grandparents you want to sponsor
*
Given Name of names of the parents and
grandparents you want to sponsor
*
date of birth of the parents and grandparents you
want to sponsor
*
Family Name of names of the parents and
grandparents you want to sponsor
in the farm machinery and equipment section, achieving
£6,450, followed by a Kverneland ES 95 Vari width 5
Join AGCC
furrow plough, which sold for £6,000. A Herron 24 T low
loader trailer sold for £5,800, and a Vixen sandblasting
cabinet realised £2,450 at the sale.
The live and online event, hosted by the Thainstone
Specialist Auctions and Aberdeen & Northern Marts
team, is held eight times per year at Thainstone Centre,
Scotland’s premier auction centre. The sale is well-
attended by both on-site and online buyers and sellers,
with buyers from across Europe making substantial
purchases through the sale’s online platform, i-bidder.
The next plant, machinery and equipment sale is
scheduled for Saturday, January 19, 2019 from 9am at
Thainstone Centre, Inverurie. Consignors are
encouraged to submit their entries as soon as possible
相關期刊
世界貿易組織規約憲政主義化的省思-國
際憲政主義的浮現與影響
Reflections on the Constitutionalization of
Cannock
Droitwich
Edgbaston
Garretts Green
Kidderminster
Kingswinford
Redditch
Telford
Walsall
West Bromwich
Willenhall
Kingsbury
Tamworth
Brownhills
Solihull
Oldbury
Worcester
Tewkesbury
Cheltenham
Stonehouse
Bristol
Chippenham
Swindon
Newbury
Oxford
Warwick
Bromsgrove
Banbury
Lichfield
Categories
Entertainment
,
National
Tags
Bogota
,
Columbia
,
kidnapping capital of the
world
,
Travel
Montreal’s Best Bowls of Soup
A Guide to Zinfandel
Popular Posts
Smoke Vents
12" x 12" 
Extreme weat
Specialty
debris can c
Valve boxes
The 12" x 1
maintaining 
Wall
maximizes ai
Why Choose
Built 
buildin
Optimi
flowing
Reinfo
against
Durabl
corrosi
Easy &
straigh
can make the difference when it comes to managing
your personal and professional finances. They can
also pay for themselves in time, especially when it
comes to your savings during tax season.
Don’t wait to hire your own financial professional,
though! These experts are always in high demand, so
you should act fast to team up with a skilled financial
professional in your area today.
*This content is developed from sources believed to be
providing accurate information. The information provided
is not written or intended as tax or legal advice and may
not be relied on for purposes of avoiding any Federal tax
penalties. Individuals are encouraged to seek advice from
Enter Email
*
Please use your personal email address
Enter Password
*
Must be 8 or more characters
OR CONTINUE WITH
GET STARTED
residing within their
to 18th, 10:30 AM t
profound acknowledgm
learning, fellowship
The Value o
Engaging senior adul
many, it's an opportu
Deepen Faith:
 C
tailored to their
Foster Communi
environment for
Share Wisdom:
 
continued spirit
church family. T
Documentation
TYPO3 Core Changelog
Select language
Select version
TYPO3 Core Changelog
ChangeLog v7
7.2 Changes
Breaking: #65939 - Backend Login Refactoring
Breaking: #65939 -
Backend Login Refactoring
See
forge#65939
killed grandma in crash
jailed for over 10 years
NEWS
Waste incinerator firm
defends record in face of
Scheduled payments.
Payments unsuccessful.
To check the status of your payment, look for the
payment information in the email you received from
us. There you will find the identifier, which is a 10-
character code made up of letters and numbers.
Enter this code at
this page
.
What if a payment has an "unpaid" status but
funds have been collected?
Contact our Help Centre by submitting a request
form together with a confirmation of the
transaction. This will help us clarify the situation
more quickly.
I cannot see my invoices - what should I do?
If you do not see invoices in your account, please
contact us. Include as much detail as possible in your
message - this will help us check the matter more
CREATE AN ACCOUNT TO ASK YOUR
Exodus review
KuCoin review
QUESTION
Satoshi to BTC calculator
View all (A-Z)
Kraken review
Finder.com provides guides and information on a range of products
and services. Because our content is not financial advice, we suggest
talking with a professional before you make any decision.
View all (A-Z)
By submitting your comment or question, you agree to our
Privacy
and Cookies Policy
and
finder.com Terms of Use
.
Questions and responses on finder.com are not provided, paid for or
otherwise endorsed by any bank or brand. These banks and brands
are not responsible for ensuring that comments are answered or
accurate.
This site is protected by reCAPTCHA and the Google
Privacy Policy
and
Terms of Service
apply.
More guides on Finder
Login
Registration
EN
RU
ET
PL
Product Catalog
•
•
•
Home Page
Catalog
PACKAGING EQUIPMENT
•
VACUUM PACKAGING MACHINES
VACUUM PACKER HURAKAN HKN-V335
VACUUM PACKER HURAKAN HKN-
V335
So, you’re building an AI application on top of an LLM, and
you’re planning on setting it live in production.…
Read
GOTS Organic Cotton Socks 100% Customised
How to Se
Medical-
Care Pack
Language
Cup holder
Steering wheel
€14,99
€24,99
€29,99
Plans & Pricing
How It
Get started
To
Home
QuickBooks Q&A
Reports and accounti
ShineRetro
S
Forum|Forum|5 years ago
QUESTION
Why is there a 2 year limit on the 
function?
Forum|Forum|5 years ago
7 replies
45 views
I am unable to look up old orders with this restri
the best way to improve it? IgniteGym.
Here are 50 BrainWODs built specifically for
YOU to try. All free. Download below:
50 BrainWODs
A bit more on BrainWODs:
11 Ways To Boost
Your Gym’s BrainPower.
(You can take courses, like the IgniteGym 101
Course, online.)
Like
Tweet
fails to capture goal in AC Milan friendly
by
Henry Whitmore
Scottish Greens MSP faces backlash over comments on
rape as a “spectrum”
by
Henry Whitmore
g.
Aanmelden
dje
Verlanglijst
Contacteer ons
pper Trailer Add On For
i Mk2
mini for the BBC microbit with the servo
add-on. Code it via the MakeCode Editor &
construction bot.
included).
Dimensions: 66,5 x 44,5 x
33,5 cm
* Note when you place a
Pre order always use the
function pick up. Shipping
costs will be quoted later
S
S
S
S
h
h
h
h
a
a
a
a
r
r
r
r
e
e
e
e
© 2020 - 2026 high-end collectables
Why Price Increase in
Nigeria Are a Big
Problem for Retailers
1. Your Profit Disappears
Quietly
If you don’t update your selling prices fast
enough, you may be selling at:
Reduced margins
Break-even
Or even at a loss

□ □ □ □

INSTRUCTIONS TO FOLLOW:
Pick each line holding the word "comments" out of the listing.

OUTPUT FOR THIS TASK:
are not responsible for ensuring that comments are answered or
Scottish Greens MSP faces backlash over comments on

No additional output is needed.